Post-Soviet youth: similarities and differences with elders
The future of any country depends to a large extent on what values and philosophy the younger generation cherishes and what kind of vital energy fuels its minds. This is perhaps why sociologists prefer surveying 16-to-34-year-olds than any other group of the population. No exception is the attempt to analyze the present and forecast the future of three post-Soviet countries — Azerbaijan, Russia and Ukraine — through the prism of young people’s attitudes.
The polls conducted show that the young citizens of Ukraine and Russia place the right to work, education, and housing above all else, while those of Azerbaijan put emphasis on the right to work, freedom of expression, and the right to housing. By all accounts, the young expect the state to furnish them all these goodies because, despite the profound transformations that have occurred since the USSR collapsed, the level of paternalism in what seems to be a generation free of the all-embracing excessive government care still remains very high. The overwhelming majority of poll respondents said it is the state that is obliged to care about its own citizens and provide them with decent living standards, which proves convincingly that all of them or, to be more exact, of us, originate from the same place. Hence grow the roots of another common feature: the low civic activity among youth in all the three countries surveyed. 90% of young Ukrainians, Russians, and Azeris belong to no public organizations and take extremely little interest in politics. Yet, they are very well aware of what one must do to step into the political arena. More than a half of those polled readily answered that, to do so, one should work in a certain political party, non-governmental organization, or be on the staff of regional or national bodies of public administration or law enforcement. But, in all probability, a political career is not high on the list of young people’s priorities.

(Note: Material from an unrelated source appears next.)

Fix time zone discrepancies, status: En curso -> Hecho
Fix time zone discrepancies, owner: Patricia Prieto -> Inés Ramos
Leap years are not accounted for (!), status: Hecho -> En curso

What seems interesting in light of the approaching presidential elections in the three countries surveyed is the analysis of young people’s electoral preferences. In their opinion (75% of the Azeris, 48% of the Russians and 40% of Ukrainians), the next president should be a politician. Moreover, a larger percentage of the Russians than of the rest would like him to come from the army, security service, or law enforcement. Most respondents prefer to see a man, rather than a woman, as their head of state. Ukrainians are the least conservative as to the gender of the next president: 17% of our compatriots think that a representative of the fairer sex would be a more effective ruler. While the Russians and Ukrainians would like their future leader to be a politician aged about forty, the Azeris prefer a more mature person. By contrast with the Ukrainians polled, the overwhelming majority of the Russian and Azeri respondents expressed confidence in their current presidents. But, while there is no reason why we should doubt the sincerity of our northern neighbor’s youthful preferences, the young Azeris might have answered this question with tongue in cheek. It is the Azeris themselves — an opposition party member and an embassy official — who raised this doubt at the press conference which announced the poll results. The former hazarded a guess that young people, unsure that the poll was anonymous, could have been paltering, and the latter... publicly expressed his dissatisfaction over the presence of an opposition member and over the fact that the press conference’s organizers had not announced the full list of participants and guests, which allowed a wrong person to show up.
As to young people’s living standards in Ukraine, Russia, and Azerbaijan, the situation looks most attractive, judging by the results, in Russia, where the unemployment rate is the lowest and where more than half of the young people surveyed said they earned enough money to buy food and clothes, while most Azeris and Ukrainians responded that their wages only allow them to buy food.
It will be noted in conclusion that the poll was conducted by the Kyiv International Institute of Sociology in Ukraine, the Georgian firm GORBI (Georgian Research Business International) in Azerbaijan, and the All-Russian Public Opinion Survey Center in Russia. The organizers polled 519 Ukrainians, 500 Azeris, and 1264 Russians aged 16 to 34.